Once we’ve figured out the main ideas (encoding the limit in the type, using difference lists, caching the current length), the actual implementation is straightforward.

```
singleton :: KnownNat n => a -> BoundedList n a
singleton a = fromList [a]
toList :: BoundedList n a -> [a]
toList (BoundedList _ (Endo f)) = f []
fromList :: forall a n . KnownNat n => [a] -> BoundedList n a
fromList lst = BoundedList (min len limit) (Endo (genericTake limit lst ++))
where
limit = natVal (Proxy :: Proxy n)
len = genericLength lst
instance KnownNat n => Monoid (BoundedList n a) where
mempty = BoundedList 0 mempty
mappend b1@(BoundedList l1 f1) (BoundedList l2 f2)
| l1 >= limit = b1
| l1 + l2 <= limit = BoundedList (l1 + l2) (f1 <> f2)
| otherwise = BoundedList limit (f1 <> Endo (genericTake (limit - l1)) <> f2)
where
limit = natVal (Proxy :: Proxy n)
full :: forall a n . KnownNat n => BoundedList n a -> Bool
full (BoundedList l _) = l >= natVal (Proxy :: Proxy n)
null :: BoundedList n a -> Bool
null (BoundedList l _) = l <= 0
```

### SmartValidation

Now we will build the smart validation applicative which stops doing work when it doesn’t make sense to collect errors further anymore. This is a balance between the `Either`

applicative, which can only store a single error, and `Validation`

, which collects all of them.

Implementing such an applicative functor is not as trivial as it may appear at first. In fact, before reading the code below, I recommend doing the following

**Exercise.** Try implementing a type and an applicative instance for it which adheres to the above specification.

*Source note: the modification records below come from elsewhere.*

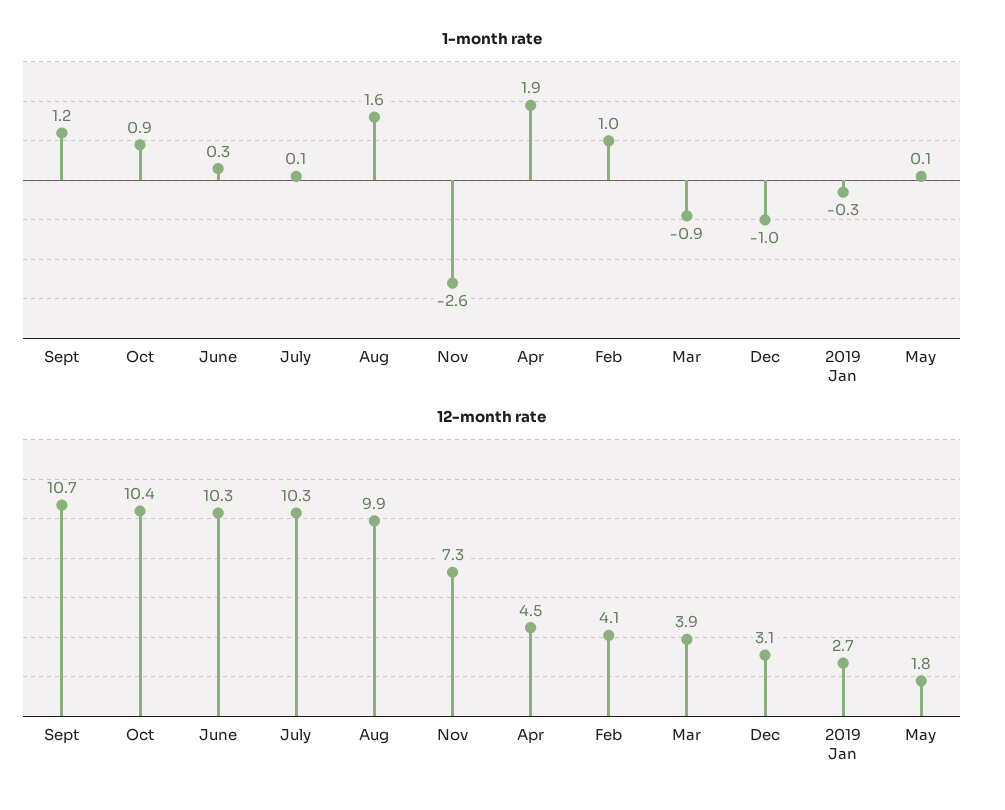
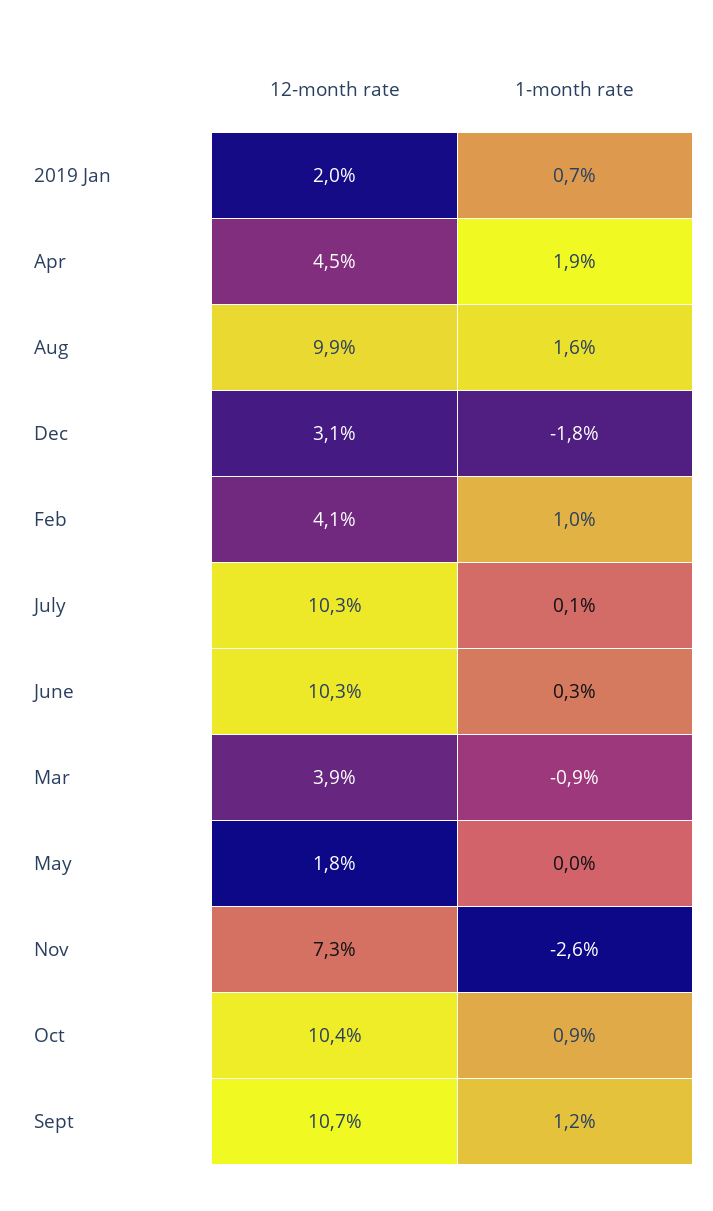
  {
    "1-month rate": {
      "Sept": 1.2,
      "Oct": 0.9,
      "June": 0.3,
      "July": 0.1,
      "Aug": 1.6,
      "Nov": -2.6,
      "Apr": 1.9,
      "Feb": 1,
      "Mar": -0.9,
-     "Dec": -1,
+     "Dec": -1.8,
-     "2019 Jan": -0.3,
+     "2019 Jan": 0.7,
-     "May": 0.1
+     "May": 0
    },
    "12-month rate": {
      "Sept": 10.7,
      "Oct": 10.4,
      "June": 10.3,
      "July": 10.3,
      "Aug": 9.9,
      "Nov": 7.3,
      "Apr": 4.5,
      "Feb": 4.1,
      "Mar": 3.9,
      "Dec": 3.1,
-     "2019 Jan": 2.7,
+     "2019 Jan": 2,
      "May": 1.8
    }
  }

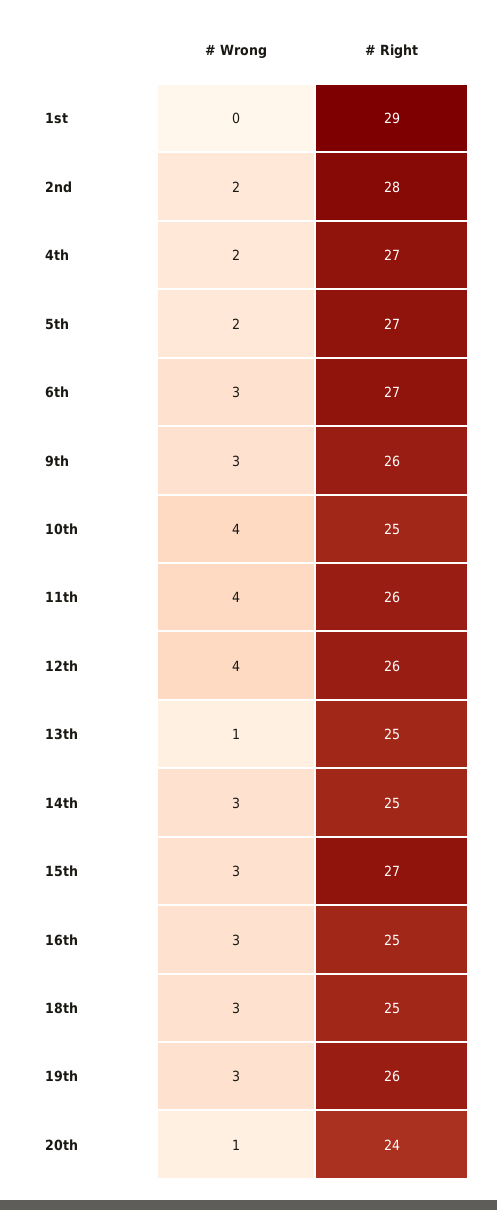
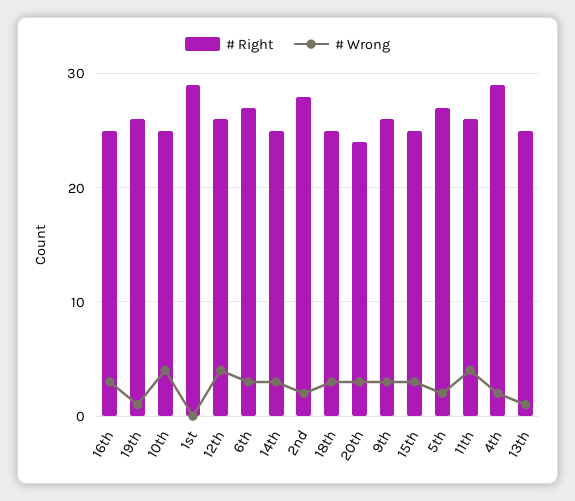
  {
    "# Wrong": {
      "1st": 0,
      "2nd": 2,
      "4th": 2,
      "5th": 2,
      "6th": 3,
      "9th": 3,
      "10th": 4,
      "11th": 4,
      "12th": 4,
      "13th": 1,
      "14th": 3,
      "15th": 3,
      "16th": 3,
      "18th": 3,
-     "19th": 3,
+     "19th": 1,
-     "20th": 1
+     "20th": 3
    },
    "# Right": {
      "1st": 29,
      "2nd": 28,
-     "4th": 27,
+     "4th": 29,
      "5th": 27,
      "6th": 27,
      "9th": 26,
      "10th": 25,
      "11th": 26,
      "12th": 26,
      "13th": 25,
      "14th": 25,
-     "15th": 27,
+     "15th": 25,
      "16th": 25,
      "18th": 25,
      "19th": 26,
      "20th": 24
    }
  }

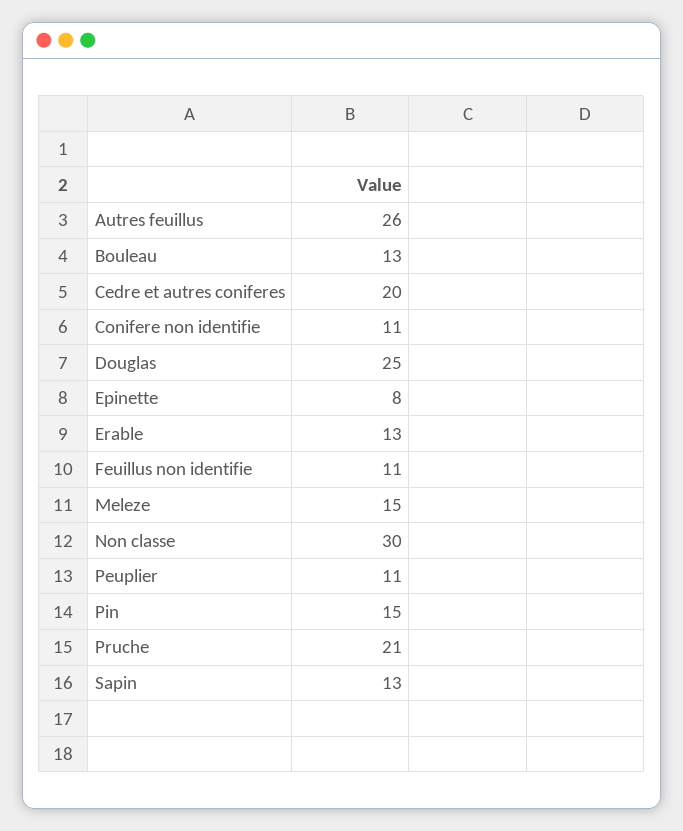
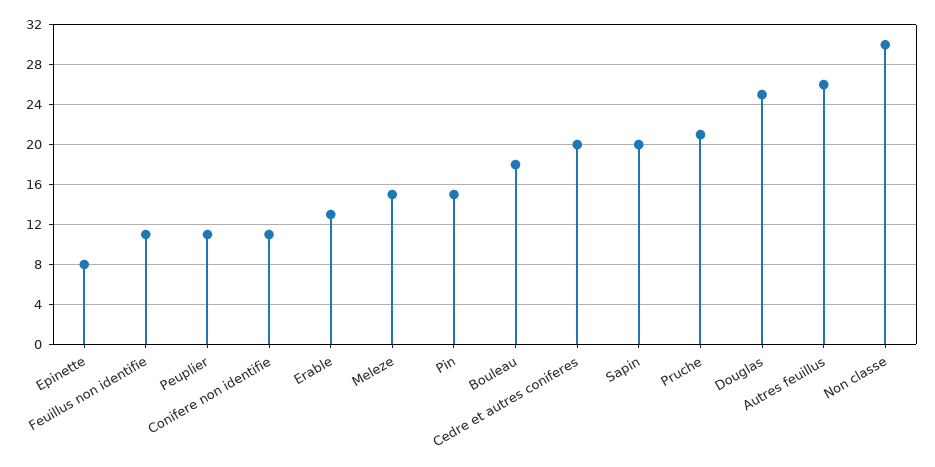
  {
    "Autres feuillus": 26,
-   "Bouleau": 13,
+   "Bouleau": 18,
    "Cedre et autres coniferes": 20,
    "Conifere non identifie": 11,
    "Douglas": 25,
    "Epinette": 8,
    "Erable": 13,
    "Feuillus non identifie": 11,
    "Meleze": 15,
    "Non classe": 30,
    "Peuplier": 11,
    "Pin": 15,
    "Pruche": 21,
-   "Sapin": 13
+   "Sapin": 20
  }

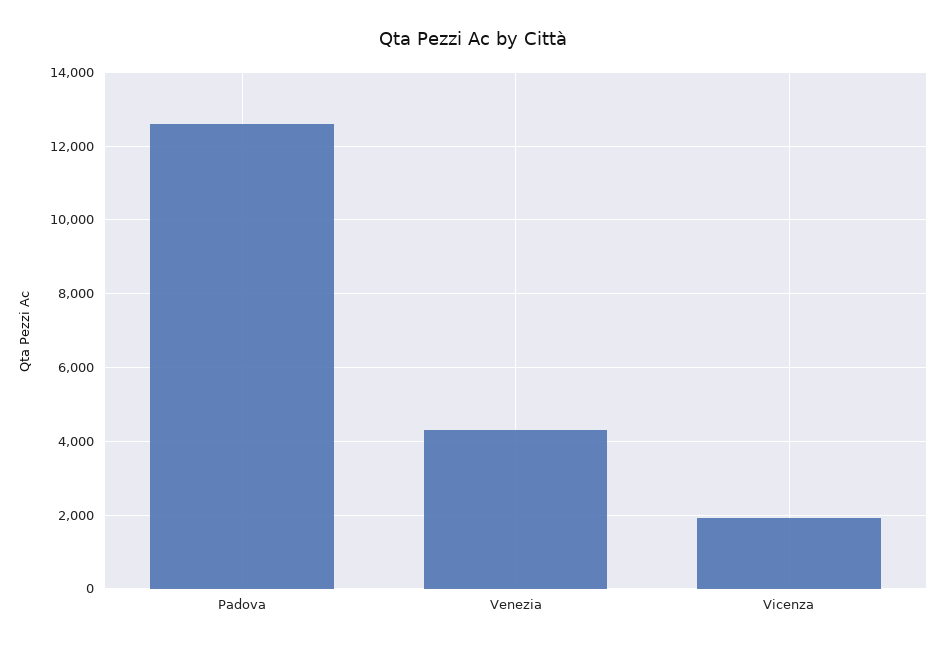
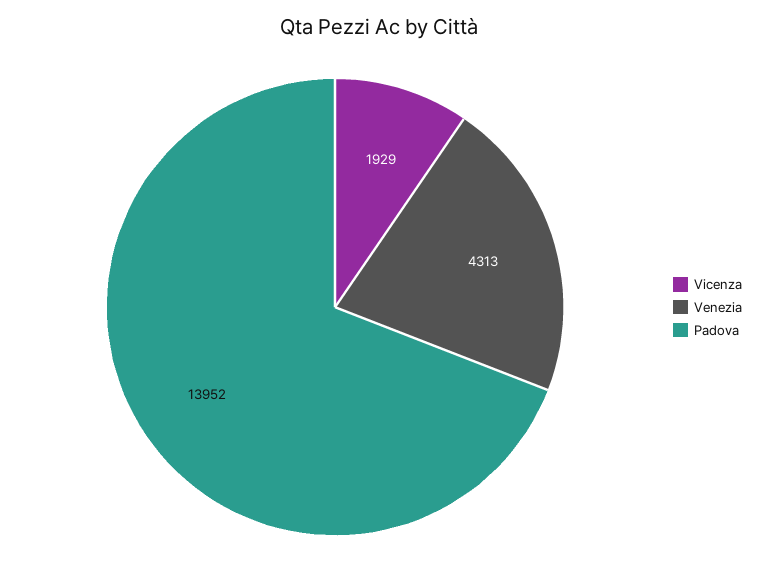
  {
-   "Padova": 12600,
+   "Padova": 13952,
    "Venezia": 4313,
    "Vicenza": 1929
  }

Did you try it? Did you succeed? This is not a rhetorical question, I am actually interested, so let me know. Is your implementation the same as mine, or is it simpler, or more complicated?

Alright, here’s my implementation.

```
newtype SmartValidation (n :: Nat) e a = SmartValidation
{ getSmartValidation :: forall r .
Either (BoundedList n e) (a -> r) -> Either (BoundedList n e) r }
deriving Functor
instance KnownNat n => Applicative (SmartValidation n e) where
pure x = SmartValidation $ \k -> k <*> Right x
SmartValidation a <*> SmartValidation b = SmartValidation $ \k ->
let k' = fmap (.) k in
case a k' of
Left errs | full errs -> Left errs
r -> b r
```

And here are some functions to construct and analyze `SmartValidation`

values.

```
-- Convert SmartValidation to Either
fatal :: SmartValidation n e a -> Either [e] a
fatal = left toList . ($ Right id) . getSmartValidation
-- Convert Either to SmartValidation
nonFatal :: KnownNat n => Either e a -> SmartValidation n e a
nonFatal a = SmartValidation $ (\k -> k <+> left singleton a)
-- like <*>, but mappends the errors
(<+>)
:: Monoid e
=> Either e (a -> b)
-> Either e a
-> Either e b
a <+> b = case (a,b) of
(Right va, Right vb) -> Right $ va vb
(Left e, Right _) -> Left e
(Right _, Left e) -> Left e
(Left e1, Left e2) -> Left $ e1 <> e2
```

**Exercise.** Work out what `fmap (.) k`

does in the definition of `<*>`

.

**Exercise.** In the definition of `<*>`

, should we check whether `k`

is full before evaluating `a k'`

?

**Exercise.** We developed two mechanisms — `BoundedList`

and `SmartValidation`

, which seem to do about the same thing on different levels. Would any one of these two mechanisms suffice to achieve both our goals, user experience and efficiency, when there are many errors being reported?

**Exercise.** If the `SmartValidation`

applicative was based on ordinary lists instead of difference lists, would we be less or more likely to run into the quadratic complexity problem compared to simple `Validation`

?

## Conclusion

Although the `Validation`

applicative is known among Haskellers, the need to limit the number of errors it produces is rarely (if ever) discussed. Implementing an applicative functor that limits the number of errors and avoids doing extra work is somewhat tricky. Thus, I am happy to share my solution and curious about how other people have dealt with this problem.